The terminal shell is sandboxed exactly like your agent:

- Runs inside the computer's **pivot_root**, your shell's `/` is the sandbox's rootfs, not the host's
- Runs inside the computer's **network namespace**, `/etc/hosts`, routing, firewall, and outbound NAT are all the per-tenant setup; you can't see peer tenants or the host's network
- Runs inside a fresh **PID namespace**, only sees its own process tree
- Same **Landlock** and **seccomp** filters as the agent; same `cgroup` limits (can't starve neighbors)

You can't escape your computer through the terminal. The terminal is convenient *because* it's inside the same sandbox as the agent, and constrained for the same reason.

**Authorization check on every connect:**

1. API key is verified against `org_api_keys` (or legacy `tenants` if you're on an older key)
2. Org ownership of the requested computer is verified
3. Only if both pass does the WebSocket upgrade complete

A leaked key lets the holder into every computer the org owns. Rotate via `/v1/orgs/{id}/keys` if you suspect a key is compromised.

---

## Common patterns

### Tail the agent's stdout

```
tail -f /agent/code/logs/agent.log
```

(Path depends on your agent, check your `orb.toml` `working_dir` and where your entry writes logs.)

### Run your agent manually for one iteration

```
cd /agent/code
python agent.py
# or: node index.js, cargo run --release, whatever your entry is
```

Useful for seeing a real stderr trace the scheduler's captured log would have truncated.

### Verify LLM proxy is reachable

```
curl -s "$ANTHROPIC_BASE_URL/v1/messages" \
  -H "x-api-key: dummy" -H "anthropic-version: 2023-06-01" \
  -H "content-type: application/json" \
  -d '{"model":"claude-opus-4-7","max_tokens":10,"messages":[{"role":"user","content":"hi"}]}'
```

401 = proxy is up, key is wrong (expected for `dummy`). Connection refused = proxy is down.

### Inspect cached packages your agent installed

```
pip list
ls /root/.cache/pip/http-v2/  # your org's wheel cache
```

### Check cron job state

```
cat /agent/.orb/cron.json          # your declared cron jobs
cat /agent/.orb/cron-history.json  # recent fire history (exit codes, duration, stderr_preview)
```

---

## Troubleshooting

### "session ended" immediately after entering the key

Your API key is wrong or revoked. Check [org_api_keys], most common cause is an old key stuck in browser localStorage. Open DevTools → Application → Local Storage → `api.orbcloud.dev` → delete `orb_key`, or use a private window.

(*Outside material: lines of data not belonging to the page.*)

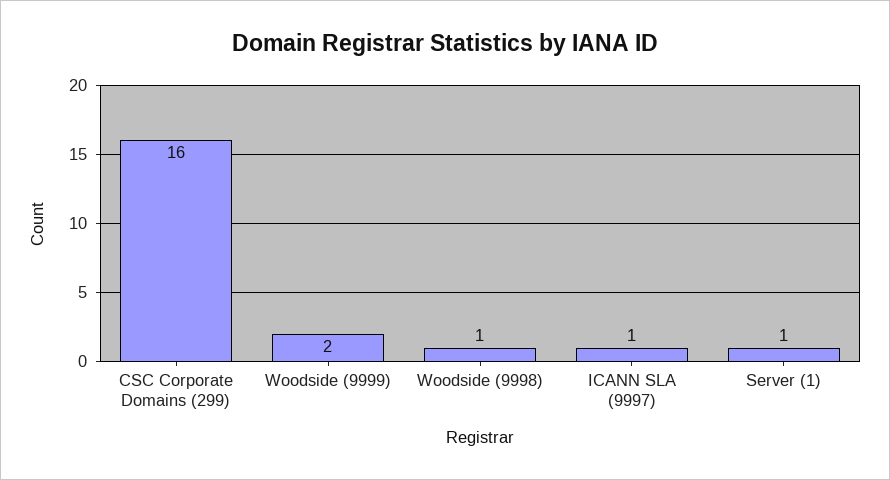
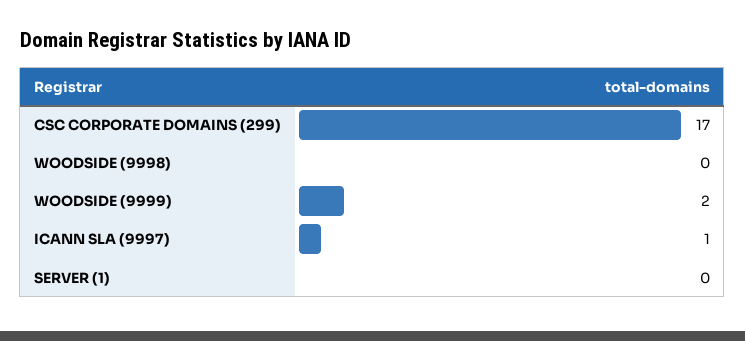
CSC Corporate Domains (299): 16 -> 17
Woodside (9998): 1 -> 0
Server (1): 1 -> 0

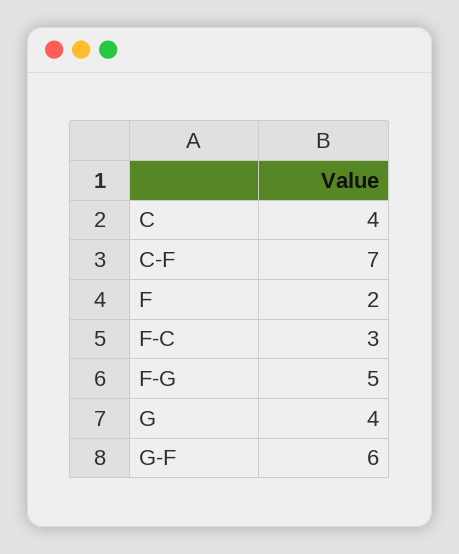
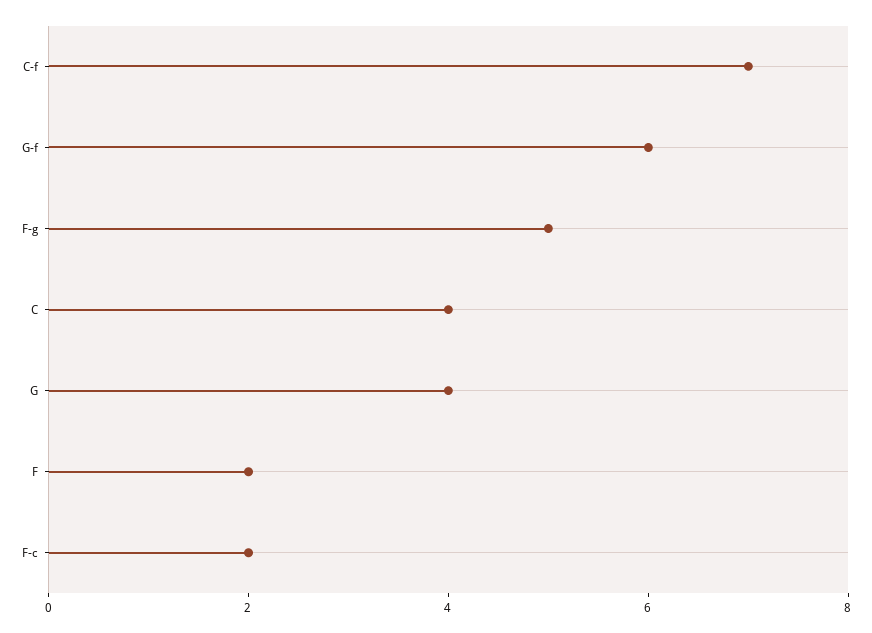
F-C: 3 -> 2

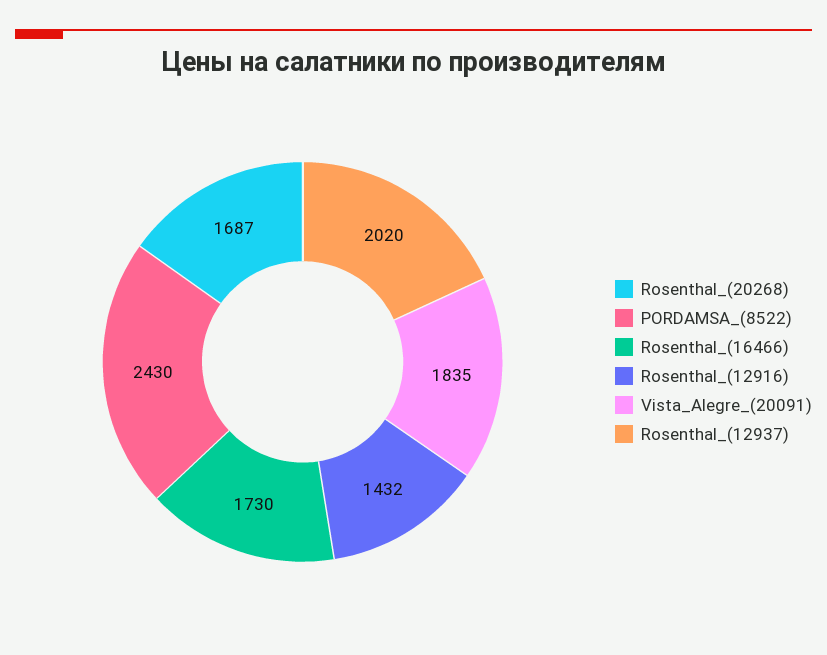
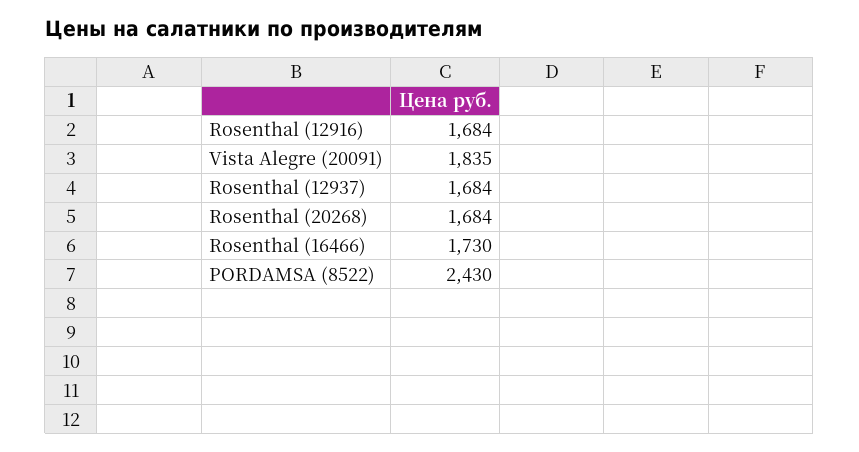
Rosenthal_(20268): 1687 -> 1684
Rosenthal_(12916): 1432 -> 1684
Rosenthal_(12937): 2020 -> 1684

### Connected but can't type

Hard-refresh the page (`Cmd/Ctrl + Shift + R`), you may have the pre-PTY cached JS.

### "WebSocket connection failed" with no other info

Your network is blocking outbound WebSocket traffic. Try from a different network; corporate proxies sometimes strip the `Upgrade: websocket` header.

### Session drops after a few minutes of no input

Should not happen anymore, the server sends keepalive pings every 25 seconds. If it does, your local network might be aggressively killing idle connections. Type something every minute, or wrap your work in `tmux` so the session can be reattached.

### Terminal opens, prompt shows, but all commands say "command not found"

Your sandbox's `$PATH` is set from the shell's inherited env + your `[agent.env]`. If you overrode `PATH` in `orb.toml` without including system paths, you've shot yourself in the foot. Fix the config and redeploy, or `export PATH=/usr/local/sbin:/usr/local/bin:/usr/sbin:/usr/bin:/sbin:/bin:$PATH` in the session.

### "WebSocket is already in CLOSING or CLOSED state" after the agent demotes

The terminal is independent of the agent lifecycle, demoting the agent does not end your session. If you see this, your browser/network dropped the WebSocket; reconnect.

---

## For agents

Agents don't use the terminal. The terminal exists for humans debugging agents. An agent that wants to run something inside its own sandbox just… runs it, because the agent is already inside the sandbox. There's no "connect to yourself" operation.

If you're writing an agent that needs to shell out, use Python's `subprocess` or Node's `child_process` directly. The LLM proxy URLs and tokens are already in your environment.